ARRANCA HOY EL FUERO QUE INVESTIGARÁ A EVASORES
El proyecto lo impulsó Fernando de la Rúa no bien llegó a la Presidencia, con el objetivo de reforzar la acción del Estado en una cuestión que ha sido objeto de promesas de parte de casi todos los últimos Gobiernos: la persecución a los evasores impositivos. Hoy, finalmente, se pondrá en marcha la nueva Justicia en lo Penal Tributario, una experiencia inédita en la Argentina, que consistirá en un fuero con la misión única y exclusiva de investigar denuncias de evasión.
Los tres nuevos jueces, que fueron designados el año pasado después de pasar por el filtro de un concurso en el Consejo de la Magistratura, jurarán en sus nuevos cargos a las 11 de la mañana. Se trata de Javier López Biscayart (hasta ahora ejercía la profesión de abogado), Diego García Berro (era secretario de la Cámara en lo Penal Económico) y María Straccia (era secretaria de un juzgado federal de Lomas de Zamora).

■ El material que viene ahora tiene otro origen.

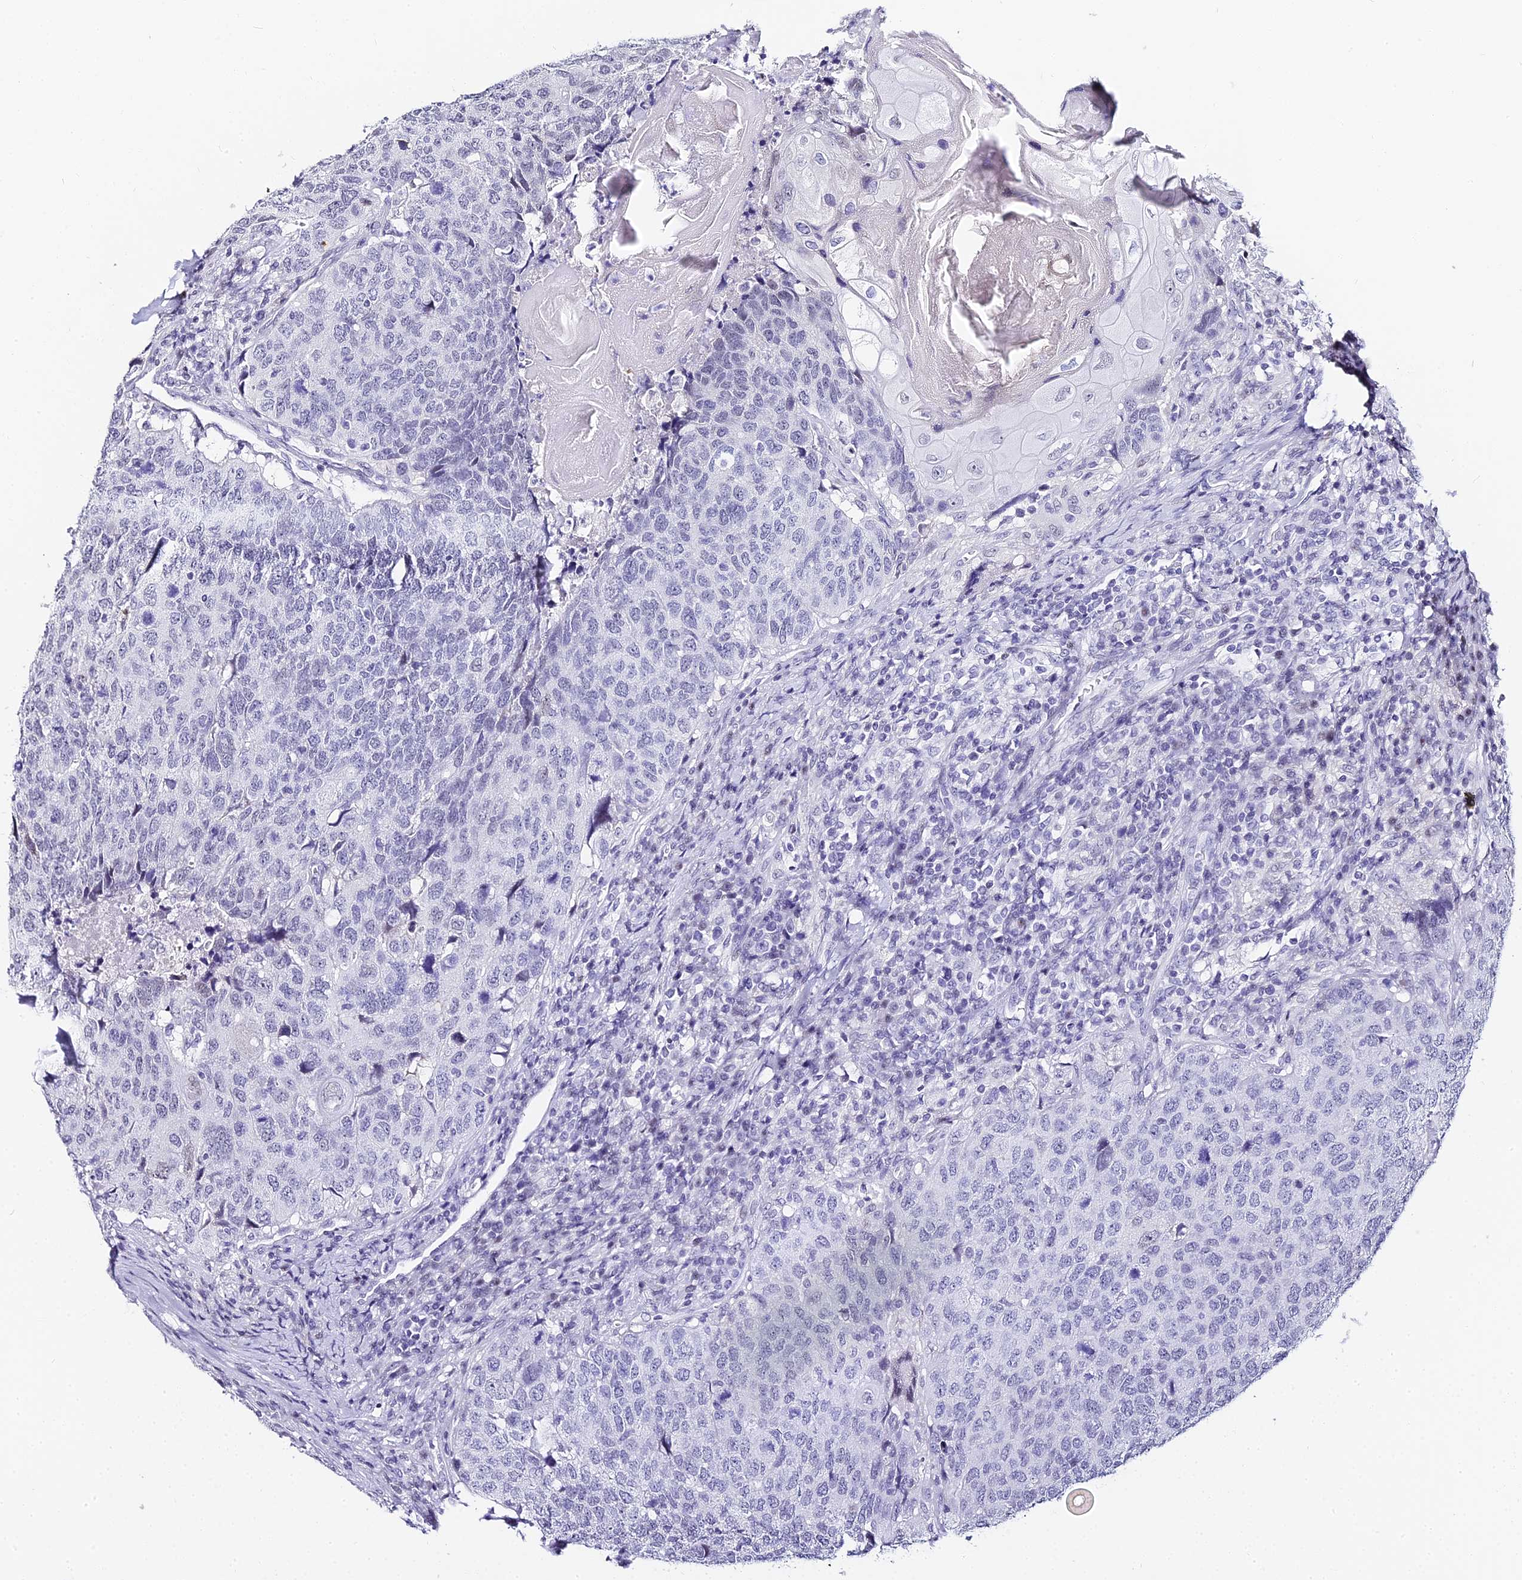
{"staining": {"intensity": "negative", "quantity": "none", "location": "none"}, "tissue": "head and neck cancer", "cell_type": "Tumor cells", "image_type": "cancer", "snomed": [{"axis": "morphology", "description": "Squamous cell carcinoma, NOS"}, {"axis": "topography", "description": "Head-Neck"}], "caption": "A micrograph of head and neck squamous cell carcinoma stained for a protein shows no brown staining in tumor cells.", "gene": "ABHD14A-ACY1", "patient": {"sex": "male", "age": 66}}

La ceremonia se realizará en la Sala de Audiencias de la Cámara en lo Penal Económico, en los Tribunales de la avenida Inmigrantes y también contará con la presencia de los tres fiscales designados para el fuero por el Procurador General de la Nación.
Ellos no jurarán porque ya venían siendo fiscales adjuntos, en el fuero Penal Federal. Son Claudio Navas Rial (que hace unos años reclamó el arresto del empresario de la carne Alberto Samid, precisamente por supuesta evasión fiscal), José Barbaccia (uno de los fiscales del caso AMIA, que lógicamente abandonará el juicio oral) y Jorge Dahl Rocha.
También asumirá, aunque en una ceremonia distinta, el defensor oficial del fuero, Hernán de Llano, quien fue el secretario y principal colaborador del fiscal Carlos Stornelli en la investigación de la venta ilegal de armas, que generó la detención de Carlos Menem. Como los jueces, De Llano fue nombrado por concurso.
Los juzgados funcionarán en oficinas que pertenecen al Banco Central, en Sarmiento 1118.
Las denuncias de la AFIP por evasión de aportes tributarios y previsionales eran llevados hasta ahora por los juzgados en lo Penal Económico, que conservarán las causas que ya están en trámite.
Quiere decir que los nuevos juzgados arrancarán de cero, solamente con causas nuevas. El nuevo fuero no tendrá Cámara ni tribunales orales propios, por lo cual las apelaciones y los juicios continuarán a cargo de los órganos del fuero Penal Económico.
De acuerdo a la ley Penal Tributaria, es delito la evasión cuyo monto supere los 100.000 pesos en un año (cuando la suma es menor se trata de una infracción, susceptible de una multa). En los casos en que el monto evadido supere el millón de pesos en un ejercicio, se trata de la figura agravada, que no es excarcelable. Quiere decir que cualquier persona procesada debería ir presa.
Justamente el presidente Néstor Kirchner, cuando el 25 de mayo dio su discurso de asunción ante el Congreso, prometió “trajes a rayas” para los grandes evasores. Este fuero es el que debería materializar aquella promesa.
De acuerdo a los números que se venían manejando en la Justicia en lo Penal Económico, cada uno de los tres nuevos juzgados recibirían aproximadamente 400 causas por año. De ellas, 100 serían denuncias por evasión tributaria (10 de ellas por evasión agravada, no excarcelable) y las otras 300, por evasión previsional.
Según las distintas estimaciones, la evasión en la Argentina alcanzaría montos que irían de los 20.000 a los 30.000 millones de pesos anuales, aunque el papel de la Justicia como disparador de una reducción en el número de delitos es un tema que generalmente los especialistas en derecho penal relativizan.
De todas maneras, si se mide en números, la actuación de la Justicia en lo Penal Económico en la persecución de evasores no ha sido exitosa. Entre 1998 y 2001 sólo 56 casos llegaron a juicio. El Gobierno pondrá ahora en este nuevo fuero la presión para intentar cambiar el mensaje a la sociedad sobre un tema muy sensible.